Em sua brilhante obra Sapiens – Uma breve história da humanidade, que acaba de ser adaptada para quadrinhos, o filósofo e historiador israelense Yuval Noah Harari conta a trajetória do Homo sapiens desde seu surgimento, há 2,5 milhões de anos, na África oriental. E, principalmente, a partir do seu grande salto evolutivo, há cerca de 70 mil anos, que Harari chama de evolução cognitiva, com a invenção da ficção (religiões, mitos, nações, marcas de produtos...), que propiciou a supremacia do sapiens sobre as demais espécies humanas e os outros animais, quando se espalhou pelo mundo.
A ciência ainda tenta explicar se o sapiens aniquilou (substituiu) ou se miscigenou com os neandertais, espécie humana que povoava a Europa e parte da Ásia. Entre os pesquisadores prevalecia a primeira hipótese, a teoria da substituição. “Os cientistas não tinham interesse algum de abrir a caixa de Pandora do racismo ao afirmar a existência de uma diversidade genética significativa entre as populações humanas modernas”, diz Harari na obra.
Tudo mudou, entretanto, em 2010, quando foram publicados estudos de mapeamento genético dos neandertais. Geneticistas coletaram DNA intacto de fósseis neandertais em quantidade suficiente para comparar com o DNA de humanos contemporâneos. E o resultado surpreendeu a comunidade científica. “Revelou-se que de 1% a 4% do DNA das populações modernas do Oriente Médio e da Europa é de DNA de neandertal”, lembra Harari. Houve miscigenação, mesmo que pequena.

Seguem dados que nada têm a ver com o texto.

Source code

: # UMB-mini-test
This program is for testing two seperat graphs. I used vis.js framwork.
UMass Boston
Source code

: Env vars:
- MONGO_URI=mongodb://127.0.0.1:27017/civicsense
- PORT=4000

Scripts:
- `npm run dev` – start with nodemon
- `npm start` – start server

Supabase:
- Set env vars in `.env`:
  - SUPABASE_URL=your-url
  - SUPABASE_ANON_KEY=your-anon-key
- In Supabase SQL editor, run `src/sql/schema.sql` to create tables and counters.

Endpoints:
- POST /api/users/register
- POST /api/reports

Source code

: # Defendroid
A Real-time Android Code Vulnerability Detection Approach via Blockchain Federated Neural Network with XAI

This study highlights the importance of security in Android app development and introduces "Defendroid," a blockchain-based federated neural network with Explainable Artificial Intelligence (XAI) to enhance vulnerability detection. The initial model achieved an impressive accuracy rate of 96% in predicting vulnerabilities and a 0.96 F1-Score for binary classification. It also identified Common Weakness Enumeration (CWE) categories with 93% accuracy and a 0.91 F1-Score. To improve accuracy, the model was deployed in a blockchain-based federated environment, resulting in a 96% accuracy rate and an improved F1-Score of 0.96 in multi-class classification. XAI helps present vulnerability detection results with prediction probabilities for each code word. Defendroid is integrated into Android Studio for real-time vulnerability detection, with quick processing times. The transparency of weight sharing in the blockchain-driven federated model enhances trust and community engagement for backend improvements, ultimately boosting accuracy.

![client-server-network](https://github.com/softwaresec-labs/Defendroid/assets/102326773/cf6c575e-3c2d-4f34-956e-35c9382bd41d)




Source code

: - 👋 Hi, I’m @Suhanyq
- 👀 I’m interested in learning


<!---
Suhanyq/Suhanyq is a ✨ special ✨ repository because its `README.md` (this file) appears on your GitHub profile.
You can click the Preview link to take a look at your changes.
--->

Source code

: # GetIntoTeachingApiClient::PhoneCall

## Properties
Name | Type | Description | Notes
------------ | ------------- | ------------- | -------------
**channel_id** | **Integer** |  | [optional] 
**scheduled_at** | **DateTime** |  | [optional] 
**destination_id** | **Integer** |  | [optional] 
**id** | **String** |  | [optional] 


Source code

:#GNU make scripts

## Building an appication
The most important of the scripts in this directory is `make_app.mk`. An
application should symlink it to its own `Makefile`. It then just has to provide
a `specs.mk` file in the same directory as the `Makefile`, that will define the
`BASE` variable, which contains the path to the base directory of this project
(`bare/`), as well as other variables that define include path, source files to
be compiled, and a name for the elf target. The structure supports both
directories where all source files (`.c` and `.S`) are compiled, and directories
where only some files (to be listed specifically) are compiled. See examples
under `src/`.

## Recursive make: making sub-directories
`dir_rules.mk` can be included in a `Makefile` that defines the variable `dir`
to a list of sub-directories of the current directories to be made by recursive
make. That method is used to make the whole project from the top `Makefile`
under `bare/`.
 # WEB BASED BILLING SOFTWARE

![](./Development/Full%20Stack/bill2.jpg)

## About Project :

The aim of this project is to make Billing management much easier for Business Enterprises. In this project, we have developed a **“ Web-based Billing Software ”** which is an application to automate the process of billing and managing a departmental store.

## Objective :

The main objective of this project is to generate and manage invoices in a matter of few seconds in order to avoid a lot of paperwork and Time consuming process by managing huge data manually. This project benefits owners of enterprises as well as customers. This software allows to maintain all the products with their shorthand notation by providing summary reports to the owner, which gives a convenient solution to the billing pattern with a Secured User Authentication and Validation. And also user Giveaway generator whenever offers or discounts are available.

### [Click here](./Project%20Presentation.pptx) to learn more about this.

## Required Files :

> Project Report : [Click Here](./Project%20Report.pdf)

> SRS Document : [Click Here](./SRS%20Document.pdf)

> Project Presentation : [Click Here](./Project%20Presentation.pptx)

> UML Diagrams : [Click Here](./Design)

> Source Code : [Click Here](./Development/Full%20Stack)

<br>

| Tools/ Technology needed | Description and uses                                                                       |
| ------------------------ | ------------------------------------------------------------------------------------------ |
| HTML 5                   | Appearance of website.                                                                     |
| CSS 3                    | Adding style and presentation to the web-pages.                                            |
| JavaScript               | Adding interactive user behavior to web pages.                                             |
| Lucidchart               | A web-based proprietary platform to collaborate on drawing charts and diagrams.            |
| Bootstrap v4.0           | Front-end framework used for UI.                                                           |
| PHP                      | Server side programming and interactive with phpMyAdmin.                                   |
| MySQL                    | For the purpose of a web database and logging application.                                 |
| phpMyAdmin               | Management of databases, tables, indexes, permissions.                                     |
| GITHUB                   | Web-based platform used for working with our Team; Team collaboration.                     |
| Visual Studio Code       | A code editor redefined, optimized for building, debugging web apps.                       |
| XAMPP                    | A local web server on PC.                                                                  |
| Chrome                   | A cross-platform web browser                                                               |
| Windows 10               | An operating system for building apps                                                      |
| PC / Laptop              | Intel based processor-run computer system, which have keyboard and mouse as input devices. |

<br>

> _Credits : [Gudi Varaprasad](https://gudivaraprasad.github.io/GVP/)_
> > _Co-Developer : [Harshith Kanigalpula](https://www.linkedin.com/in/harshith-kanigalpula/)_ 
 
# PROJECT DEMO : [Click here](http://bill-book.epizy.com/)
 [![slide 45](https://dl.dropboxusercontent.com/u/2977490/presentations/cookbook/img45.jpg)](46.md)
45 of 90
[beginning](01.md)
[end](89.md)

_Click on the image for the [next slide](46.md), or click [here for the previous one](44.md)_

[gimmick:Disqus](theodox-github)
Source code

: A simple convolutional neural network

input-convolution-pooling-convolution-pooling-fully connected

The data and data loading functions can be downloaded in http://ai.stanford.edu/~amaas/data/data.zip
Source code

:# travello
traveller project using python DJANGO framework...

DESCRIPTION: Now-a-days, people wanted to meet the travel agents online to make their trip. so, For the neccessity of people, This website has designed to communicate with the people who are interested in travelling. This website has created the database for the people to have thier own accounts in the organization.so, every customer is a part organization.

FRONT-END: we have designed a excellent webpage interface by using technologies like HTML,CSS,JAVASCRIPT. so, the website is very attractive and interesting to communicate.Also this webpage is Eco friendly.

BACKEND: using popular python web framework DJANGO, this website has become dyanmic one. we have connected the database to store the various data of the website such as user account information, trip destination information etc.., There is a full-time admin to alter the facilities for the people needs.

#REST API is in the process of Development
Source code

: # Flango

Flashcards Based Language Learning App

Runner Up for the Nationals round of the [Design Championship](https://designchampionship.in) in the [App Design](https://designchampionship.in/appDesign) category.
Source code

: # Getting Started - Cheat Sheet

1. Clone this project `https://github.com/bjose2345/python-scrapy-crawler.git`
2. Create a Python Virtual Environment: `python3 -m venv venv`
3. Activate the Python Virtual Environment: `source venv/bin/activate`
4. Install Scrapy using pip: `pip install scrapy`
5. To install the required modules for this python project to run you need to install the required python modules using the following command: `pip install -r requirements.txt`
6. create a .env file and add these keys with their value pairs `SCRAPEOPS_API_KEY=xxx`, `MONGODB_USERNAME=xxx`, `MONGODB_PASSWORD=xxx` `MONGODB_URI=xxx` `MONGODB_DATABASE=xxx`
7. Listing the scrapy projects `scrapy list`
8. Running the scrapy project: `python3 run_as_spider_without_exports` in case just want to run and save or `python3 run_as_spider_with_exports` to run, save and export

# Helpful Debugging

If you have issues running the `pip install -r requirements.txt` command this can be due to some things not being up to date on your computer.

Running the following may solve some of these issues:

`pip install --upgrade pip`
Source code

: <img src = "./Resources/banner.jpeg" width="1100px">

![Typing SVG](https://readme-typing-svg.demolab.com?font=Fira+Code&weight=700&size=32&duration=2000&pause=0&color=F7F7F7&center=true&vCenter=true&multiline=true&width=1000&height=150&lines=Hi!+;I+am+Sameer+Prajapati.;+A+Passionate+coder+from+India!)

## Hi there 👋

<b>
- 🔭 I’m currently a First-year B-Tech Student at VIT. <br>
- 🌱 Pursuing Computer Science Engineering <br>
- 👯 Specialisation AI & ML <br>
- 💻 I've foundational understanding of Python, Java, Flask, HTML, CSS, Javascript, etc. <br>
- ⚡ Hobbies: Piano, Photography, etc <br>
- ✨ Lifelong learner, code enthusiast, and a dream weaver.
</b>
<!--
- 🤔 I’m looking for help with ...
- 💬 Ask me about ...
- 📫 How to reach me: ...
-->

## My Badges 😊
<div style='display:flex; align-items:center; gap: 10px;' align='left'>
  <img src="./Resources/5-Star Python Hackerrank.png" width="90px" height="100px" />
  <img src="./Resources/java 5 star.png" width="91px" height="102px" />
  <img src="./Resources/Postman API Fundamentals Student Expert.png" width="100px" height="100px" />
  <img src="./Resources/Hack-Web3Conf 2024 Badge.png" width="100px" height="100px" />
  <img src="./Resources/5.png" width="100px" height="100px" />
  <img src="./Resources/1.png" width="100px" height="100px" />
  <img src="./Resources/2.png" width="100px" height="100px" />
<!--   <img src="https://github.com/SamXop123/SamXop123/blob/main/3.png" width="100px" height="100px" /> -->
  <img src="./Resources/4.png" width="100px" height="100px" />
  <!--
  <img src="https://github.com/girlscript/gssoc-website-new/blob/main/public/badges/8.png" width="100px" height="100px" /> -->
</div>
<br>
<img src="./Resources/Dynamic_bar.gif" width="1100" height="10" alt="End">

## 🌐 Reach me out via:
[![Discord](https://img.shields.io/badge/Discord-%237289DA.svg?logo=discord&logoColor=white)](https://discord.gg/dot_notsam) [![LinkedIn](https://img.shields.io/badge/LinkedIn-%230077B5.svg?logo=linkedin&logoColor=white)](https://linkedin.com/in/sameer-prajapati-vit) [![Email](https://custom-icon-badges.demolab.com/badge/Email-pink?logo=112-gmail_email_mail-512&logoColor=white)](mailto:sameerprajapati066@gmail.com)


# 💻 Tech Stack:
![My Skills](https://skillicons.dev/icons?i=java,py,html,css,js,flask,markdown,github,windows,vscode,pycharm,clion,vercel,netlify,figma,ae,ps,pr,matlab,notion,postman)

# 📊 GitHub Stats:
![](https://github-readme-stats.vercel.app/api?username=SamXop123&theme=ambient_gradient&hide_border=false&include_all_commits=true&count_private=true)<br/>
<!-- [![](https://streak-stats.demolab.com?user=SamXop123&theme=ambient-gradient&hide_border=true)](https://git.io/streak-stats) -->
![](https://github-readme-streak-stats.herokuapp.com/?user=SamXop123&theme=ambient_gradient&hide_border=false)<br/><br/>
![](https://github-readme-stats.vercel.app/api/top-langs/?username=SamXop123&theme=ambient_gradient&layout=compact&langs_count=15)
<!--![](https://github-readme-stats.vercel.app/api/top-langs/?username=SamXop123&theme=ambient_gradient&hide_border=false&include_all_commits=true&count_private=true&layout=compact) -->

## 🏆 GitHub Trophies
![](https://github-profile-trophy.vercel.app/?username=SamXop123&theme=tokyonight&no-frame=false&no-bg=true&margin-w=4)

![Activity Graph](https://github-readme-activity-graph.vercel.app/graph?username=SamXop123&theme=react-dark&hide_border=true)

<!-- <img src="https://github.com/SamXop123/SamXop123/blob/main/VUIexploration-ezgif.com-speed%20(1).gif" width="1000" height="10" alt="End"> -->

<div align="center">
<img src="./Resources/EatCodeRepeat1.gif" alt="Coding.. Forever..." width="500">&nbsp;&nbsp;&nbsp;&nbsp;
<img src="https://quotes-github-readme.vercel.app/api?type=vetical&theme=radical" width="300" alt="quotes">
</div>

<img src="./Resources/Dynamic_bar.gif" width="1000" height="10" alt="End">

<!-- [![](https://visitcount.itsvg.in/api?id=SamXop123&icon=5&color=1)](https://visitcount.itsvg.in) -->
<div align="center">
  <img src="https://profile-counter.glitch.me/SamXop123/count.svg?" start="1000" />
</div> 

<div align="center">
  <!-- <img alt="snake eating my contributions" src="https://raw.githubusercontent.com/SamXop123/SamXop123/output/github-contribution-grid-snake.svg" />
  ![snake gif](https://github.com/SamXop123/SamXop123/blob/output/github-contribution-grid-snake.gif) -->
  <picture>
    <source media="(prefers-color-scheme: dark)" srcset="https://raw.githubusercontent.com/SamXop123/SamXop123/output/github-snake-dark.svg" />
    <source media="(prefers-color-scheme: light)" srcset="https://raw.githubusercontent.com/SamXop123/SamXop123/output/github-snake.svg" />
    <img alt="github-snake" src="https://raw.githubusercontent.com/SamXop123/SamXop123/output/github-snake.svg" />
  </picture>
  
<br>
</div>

Fato é que os neandertais desapareceram há 30 mil anos, com ou sem genocídio, e os sapiens se tornaram senhores absolutos do planeta, a única espécie humana viva. Em tese, não haveria mais racismo. Harari deixa claro que, desde então, não existe raça branca, negra ou amarela, existe apenas uma raça, a humana, o Homo sapiens, e, por isso, o racismo não se justifica.
Tal constatação, entretanto, não impediu a proliferação da praga do racismo como um vírus incontrolável pior do que qualquer pandemia. As diferenças de cor da pele e da compleição nada têm a ver com raça, e, sim, com adaptações do corpo humano às diferentes regiões do planeta que o sapiens colonizou. Os primeiros sapiens que chegaram à Europa, por exemplo, tinham a pele escura por causa do clima quente na África e precisavam de proteção natural contra a luz solar. Na Europa, a pele branqueou com o decorrer dos milênios.
A ciência ainda estuda se o racismo é um fenômeno biológico ou sociológico. Existem indicativos de que é social, um conceito aprendido, como uma opinião formada pelo indivíduo antes de adquirir conhecimentos adequados, uma falsa superioridade sobre o outro. Afinal, as diferenças genéticas são mínimas. “Nós não identificamos em animais um correlato exato ao preconceito, especialmente porque preconceito é uma construção verbal e social típica das culturas humanas”, afirmou a professora Patrícia Izar, doutora do departamento de psicologia experimental da USP, em recente entrevista ao site Ecodebate.
O geneticista mineiro Sérgio Pena é enfático: “Ao postular a existência de uma natureza humana evolucionariamente moldada para ser etnocêntrica, paroquial, bairrista e chauvinista, esses discursos geralmente terminam por atribuir ao racismo uma inevitabilidade natural. Isso não é verdade, pelo contrário, as ‘raças’ e o racismo não têm nenhuma justificativa biológica e não passam de invenção muito recente na história da humanidade”. Enquanto a ciência busca respostas para desmascarar de vez esse terrível preconceito, o racismo estrutural segue imbatível, inclusive matando, por falta de educação e de punição.